Safer dining, social distancing
Beyond academics, campus life at colleges this fall is also likely to look very different, since changes have to be made to accommodate safer dining and social distancing. For instance, Nick Eliyesil, who will be transferring to Westfield State, explained: “The changes that have been made are a lot of the classes will be online, the dining hall is going to be takeout only, and they claim the residence hall is going to be de-densified. Everyone will have to wear a mask outside of their rooms and they’ll have to social distance outside if they are taking a class that’s not online.”
WPI will also have housing changes, Opalka explained. She said that WPI will no longer be housing freshmen in triple dorm rooms and that upperclassmen will have the option to move to less dense housing if living on campus. Furthermore, to limit student interactions, “Everyone living in dorms will be grouped into what they are calling pods, which will be made up of about 15 students,” Opalka explained. “These pods will be who they can spend time with.”
For those living off campus, the virus has caused even more challenges.

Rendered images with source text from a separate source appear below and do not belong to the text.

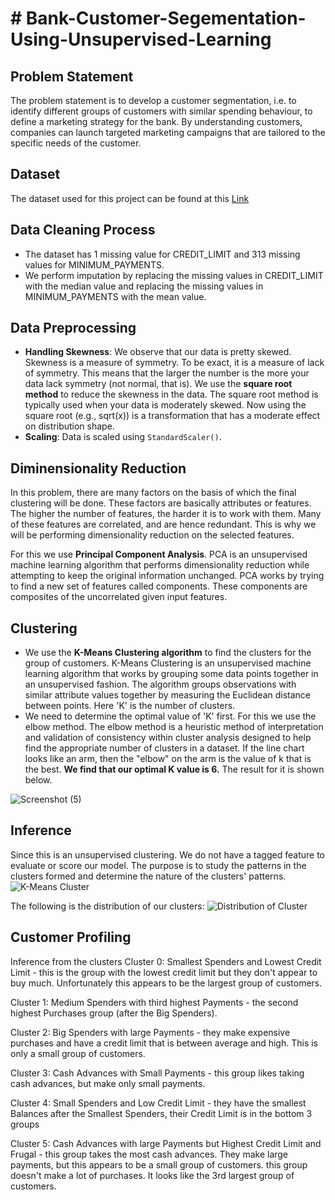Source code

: # # Bank-Customer-Segementation-Using-Unsupervised-Learning

## Problem Statement

The problem statement is to develop a customer segmentation, i.e. to identify different groups of customers with similar spending behaviour, to define a marketing strategy for the bank. By understanding customers, companies can launch targeted marketing campaigns that are tailored to the specific needs of the customer.

## Dataset

The dataset used for this project can be found at this [Link](https://github.com/Mdkamrulislam54/-Unsupervised-Learning--Bank-Customer-Segmentation-using-KMeans-Clustering/blob/cd0b018ab83c0336cac7ccc4877d749a95c4ad07/Bank_Churn.csv)
## Data Cleaning Process

- The dataset has 1 missing value for CREDIT_LIMIT and 313 missing values for MINIMUM_PAYMENTS.
- We perform imputation by replacing the missing values in CREDIT_LIMIT with the median value and replacing the missing values in MINIMUM_PAYMENTS with the mean value.

## Data Preprocessing

- **Handling Skewness**: We observe that our data is pretty skewed. Skewness is a measure of symmetry. To be exact, it is a measure of lack of symmetry. This means that the larger the number is the more your data lack symmetry (not normal, that is). We use the **square root method** to reduce the skewness in the data. The square root method is typically used when your data is moderately skewed. Now using the square root (e.g., sqrt(x)) is  a transformation that has a moderate effect on distribution shape.
- **Scaling**: Data is scaled using `StandardScaler()`.

## Diminensionality Reduction

In this problem, there are many factors on the basis of which the final clustering will be done. These factors are basically attributes or features. The higher the number of features, the harder it is to work with them. Many of these features are correlated, and are hence redundant. This is why we will be performing dimensionality reduction on the selected features.

For this we use **Principal Component Analysis**. PCA is an unsupervised machine learning algorithm that performs dimensionality reduction while attempting to keep the original information unchanged. PCA works by trying to find a new set of features called components. These components are composites of the uncorrelated given input features.

## Clustering

- We use the **K-Means Clustering algorithm** to find the clusters for the group of customers. K-Means Clustering is an unsupervised machine learning algorithm that works by grouping some data points together in an unsupervised fashion. The algorithm groups observations with similar attribute values together by measuring the Euclidean distance between points. Here 'K' is the number of clusters.
- We need to determine the optimal value of 'K' first. For this we use the elbow method. The elbow method is a heuristic method of interpretation and validation of consistency within cluster analysis designed to help find the appropriate number of clusters in a dataset. If the line chart looks like an arm, then the "elbow" on the arm is the value of k 
that is the best. **We find that our optimal K value is 6.** The result for it is shown below.

![Screenshot (5)](https://user-images.githubusercontent.com/41315903/150700616-ea935011-3e47-40dd-9580-189f0c251bed.png)

## Inference

Since this is an unsupervised clustering. We do not have a tagged feature to evaluate or score our model. The purpose is to study the patterns in the clusters formed and determine the nature of the clusters' patterns.
![K-Means Cluster](https://user-images.githubusercontent.com/41315903/150701243-89099d5e-ad7e-41cb-bdb9-12beb857cb91.png)

The following is the distribution of our clusters:
![Distribution of Cluster](https://user-images.githubusercontent.com/41315903/150701794-45f8997d-9bba-4afe-973e-94e7891d8a1e.png)

## Customer Profiling
Inference from the clusters
Cluster 0: Smallest Spenders and Lowest Credit Limit - this is the group with the lowest credit limit but they don't appear to buy much. Unfortunately this appears to be the largest group of customers.

Cluster 1: Medium Spenders with third highest Payments - the second highest Purchases group (after the Big Spenders).

Cluster 2: Big Spenders with large Payments - they make expensive purchases and have a credit limit that is between average and high. This is only a small group of customers.

Cluster 3: Cash Advances with Small Payments - this group likes taking cash advances, but make only small payments.

Cluster 4: Small Spenders and Low Credit Limit - they have the smallest Balances after the Smallest Spenders, their Credit Limit is in the bottom 3 groups

Cluster 5: Cash Advances with large Payments but Highest Credit Limit and Frugal - this group takes the most cash advances. They make large payments, but this appears to be a small group of customers. this group doesn't make a lot of purchases. It looks like the 3rd largest group of customers.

Clark said, for example, “Before the pandemic uprooted everybody from the city, I was planning on finding an apartment as soon as the semester ended and living in Brooklyn, working over the summer and just collaborating with my friends. Now, I not only have to just find an apartment, I have to take into account commuting to and from classes and the safety procedures of the subway and living in New York during a pandemic.” Although Thornton plans to return to UCLA, he said, “On-campus housing is being restricted in order to allow for a lower density of students … [and] the housing cost for all options has increased significantly.” As Thornton wasn’t able to get housing on campus, he will have to find an apartment as well.
That being said, interviewees had mixed reactions to their schools’ responses to COVID-19 and their levels of concern about returning to campus in the fall differed. Fitzgibbons said that BC has been sending email updates and has a coronavirus website, but that some uncertainty remains. “While they do provide information, I think a definitive call on scheduling would alleviate a lot of uncertainty that people are feeling. Personally, I’m excited at the prospect of going back to campus. Even though I know it’s going to look a lot different from this past year, I really am looking forward to it,” she said.
Opalka also plans on returning to school, saying: “I think I do plan on returning in the fall … I’m mostly waiting for the announcement from WPI about their plan. I also live close enough that I can make my mind up pretty last minute.” She explained that she will at least be returning to Worcester, as she has an apartment off campus and will be starting an internship in manufacturing.
On the other hand, Tim Eliyesil, a student at Lesley University, said that his school hasn’t made any decisions for the fall semester yet, but that he relies on in-person classes and feedback as an illustration major and is concerned about being able to adhere to social distancing. “My dorm was relatively small and it wouldn’t be easy to 6-foot social distance from my roommate. The whole floor also shares two bathrooms and like four sinks, which doesn’t seem easy. Ideally, I wouldn’t go back in the fall because of concerns of the virus and drop in quality of the classes if a lot of them are online,” he said.
Even if staying healthy at school is possible, students are worried about spreading the virus at home. “My only concern would be bringing sickness home undetected,” Donaldson said, a concern that may seem all too real to Clark, whose parents had both contracted the virus. “However,” Donaldson added, “I have the option of self-quarantining in my own home and limiting contact with my parents for the recommended amount of time. Frankly I’m very excited to meet new people. It’s an exciting prospect after a long hiatus from social interaction.”